Améliorer l’indemnisation des maires des petites communes

Élus

Rémunérer les élus locaux se justifie par le temps qu’ils consacrent au service de leur collectivité. Un rapport du Sénat propose d’améliorer le calcul de leurs indemnités et leur statut.

Les élus locaux, en particulier dans les communes de taille plus importante, doivent généralement abandonner tout ou partie de leur activité professionnelle. Dans les petites communes, ils continuent à travailler mais sont également contraints d’être largement disponibles pour exercer leur mandat.

Les sénateurs Philippe Dallier (Seine-Saint-Denis) et Jean-Claude Peyronnet (Haute-Vienne) se sont penchés sur la question de la rémunération des fonctions électives locales et, plus généralement, sur le statut des élus : droits d’absence, congés de formation, réintégration dans le poste de travail…

Leur rapport émet douze propositions pour améliorer ce statut.
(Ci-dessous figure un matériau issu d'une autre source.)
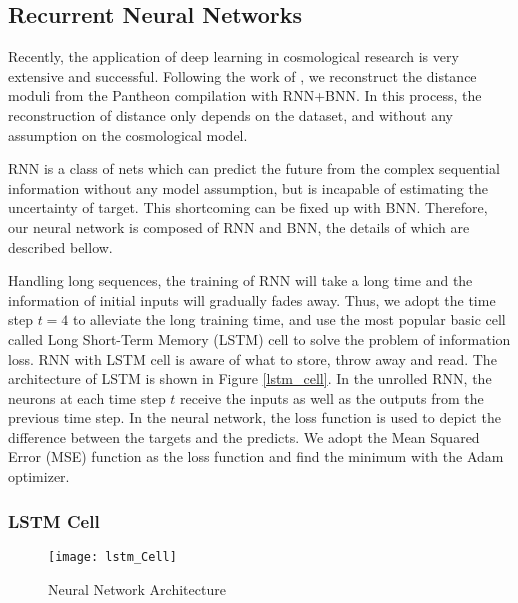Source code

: \subsection{Recurrent Neural Networks}
Recently, the application of deep learning in cosmological research is very extensive and successful. Following the work of \cite{escamilla2020deep}, we reconstruct the distance moduli from the Pantheon compilation \cite{scolnic2018complete} with RNN+BNN. In this process, the reconstruction of distance only depends on the dataset, and without any assumption on the cosmological model.

RNN\cite{goodfellow2016deep} is a class of nets which can predict the future from the complex sequential information without any model assumption, but is incapable of estimating the uncertainty of target. This shortcoming can be fixed up with BNN. Therefore, our neural network is composed of RNN and BNN, the details of which are described bellow.

Handling long sequences, the training of RNN will take a long time and the information of initial inputs will gradually fades away. Thus, we adopt the time step $t=4$ to alleviate the long training time, and use the most popular basic cell called Long Short-Term Memory (LSTM) cell to solve the problem of information loss. RNN with LSTM cell is aware of what to store, throw away and read. The architecture of LSTM is shown in Figure \eqref{lstm_cell}. In the unrolled RNN, the neurons at each time step $t$ receive the inputs as well as the outputs from the previous time step. In the neural network, the loss function is used to depict the difference between the targets and the predicts. We adopt the Mean Squared Error (MSE) function as the loss function and find the minimum with the Adam optimizer.

\subsubsection{LSTM Cell}
\begin{figure} [H]
	\centering
	\texttt{[image: lstm\_Cell]}
	\caption{Neural Network Architecture}
	\label{lstm_cell}
\end{figure}

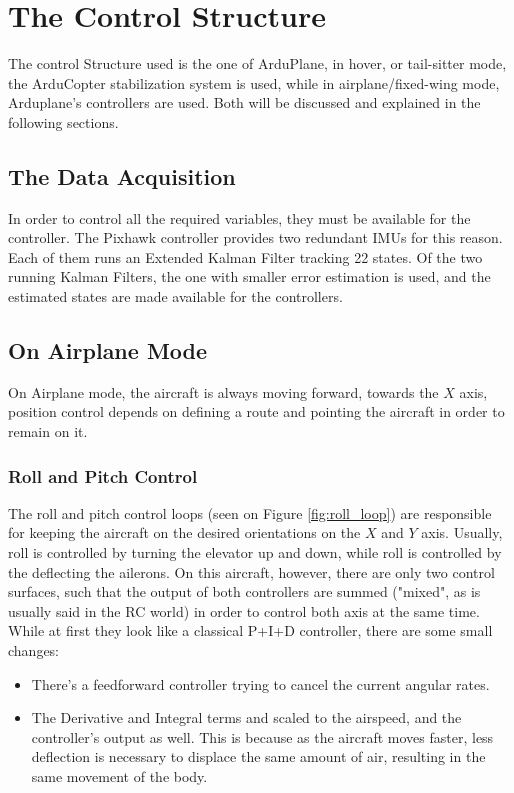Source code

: \chapter{The Control Structure} \label{chap:control}

The control Structure used is the one of ArduPlane, in hover, or tail-sitter mode, the ArduCopter stabilization system is used, while in airplane/fixed-wing mode, Arduplane's controllers are used. Both will be discussed and explained in the following sections.

\section{The Data Acquisition}

In order to control all the required variables, they must be available for the controller. The Pixhawk controller provides two redundant IMUs for this reason. Each of them runs an Extended Kalman Filter tracking 22 states\cite{kalman}\cite{kalmanArducopter}. Of the two running Kalman Filters, the one with smaller error estimation is used, and the estimated states are made available for the controllers.

\section{On Airplane Mode}

On Airplane mode, the aircraft is always moving forward, towards the $X$ axis, position control depends on defining a route and pointing the aircraft in order to remain on it.

\subsection{Roll and Pitch Control}

The roll and pitch control loops (seen on Figure \ref{fig:roll_loop}) are responsible for keeping the aircraft on the desired orientations on the $X$ and $Y$ axis. Usually, roll is controlled by turning the elevator up and down, while roll is controlled by the deflecting the ailerons. On this aircraft, however, there are only two control surfaces, such that the output of both controllers are summed ("mixed", as is usually said in the RC world) in order to control both axis at the same time.
While at first they look like a classical P+I+D controller, there are some small changes:

\begin{itemize}
\item There's a feedforward controller trying to cancel the current angular rates.
\item The Derivative and Integral terms and scaled to the airspeed, and the controller's output as well. This is because  as the aircraft moves faster, less deflection is necessary to displace the same amount of air, resulting in the same movement of the body.
\end{itemize}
Ils suggèrent notamment de regrouper les dispositions, actuellement éparses, dans un chapitre spécifique du Code général des collectivités territoriales (CGCT), afin de les rendre plus visibles.

Abandonner le principe de gratuité

Les sénateurs estiment que le temps, consacré par les élus à gérer leur collectivité, doit être indemnisé : « cette rémunération doit être juste : sans excès, mais sans que l’exercice du mandat ne se traduise par une dégradation de la sécurité matérielle de ceux qui l’exercent ».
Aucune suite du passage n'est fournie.